Task brief = Rewrite each of the rows below with "value" changed to "reading" and nothing else altered, and omit the pictures.

Chart interpretation exercises

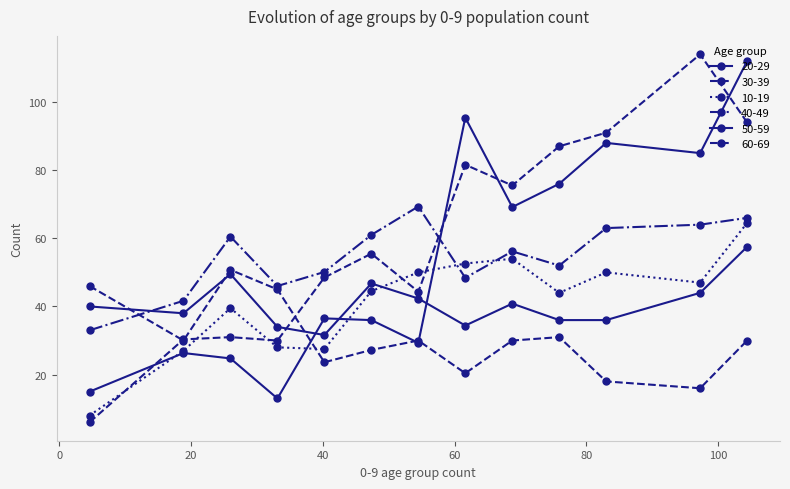

What is the minimum value for 60-69?

8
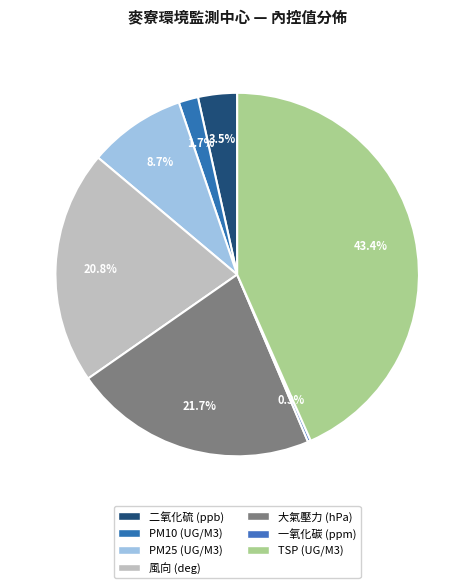

Is the sum of 一氧化碳 (ppm) and PM10 (UG/M3) greater than half?

No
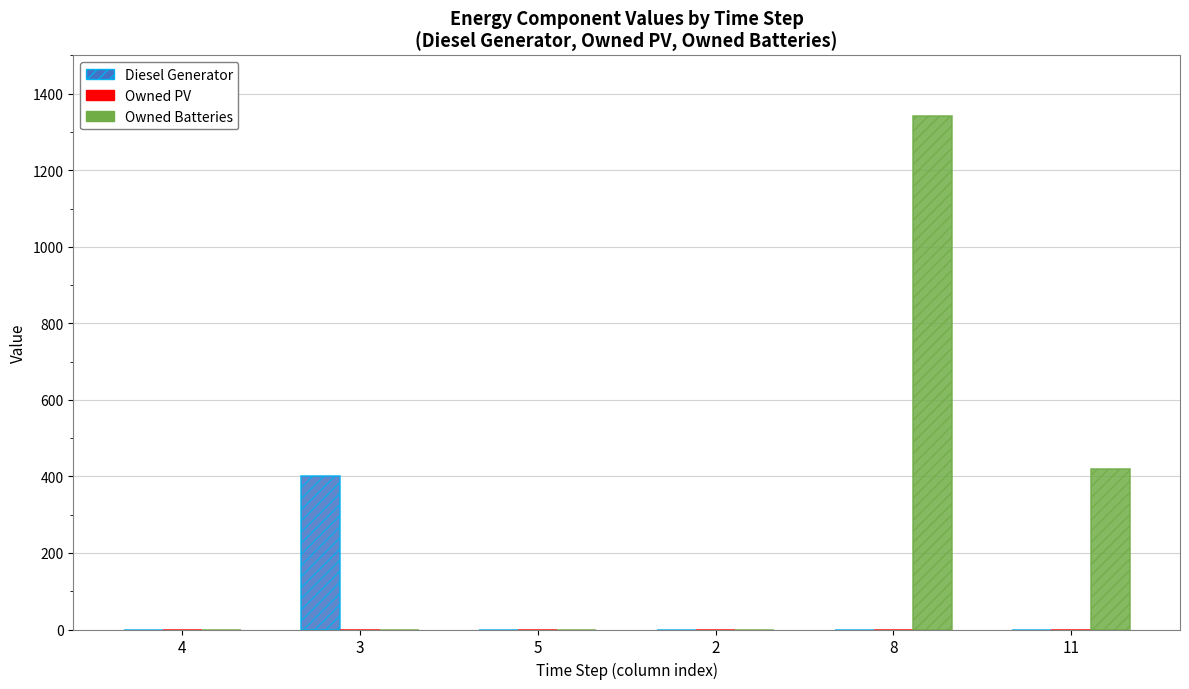

The value of Owned Batteries at 8 is 1976. True or false?

False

Reply =
What is the minimum reading for 60-69?

8

Is the sum of 一氧化碳 (ppm) and PM10 (UG/M3) greater than half?

No

The reading of Owned Batteries at 8 is 1976. True or false?

False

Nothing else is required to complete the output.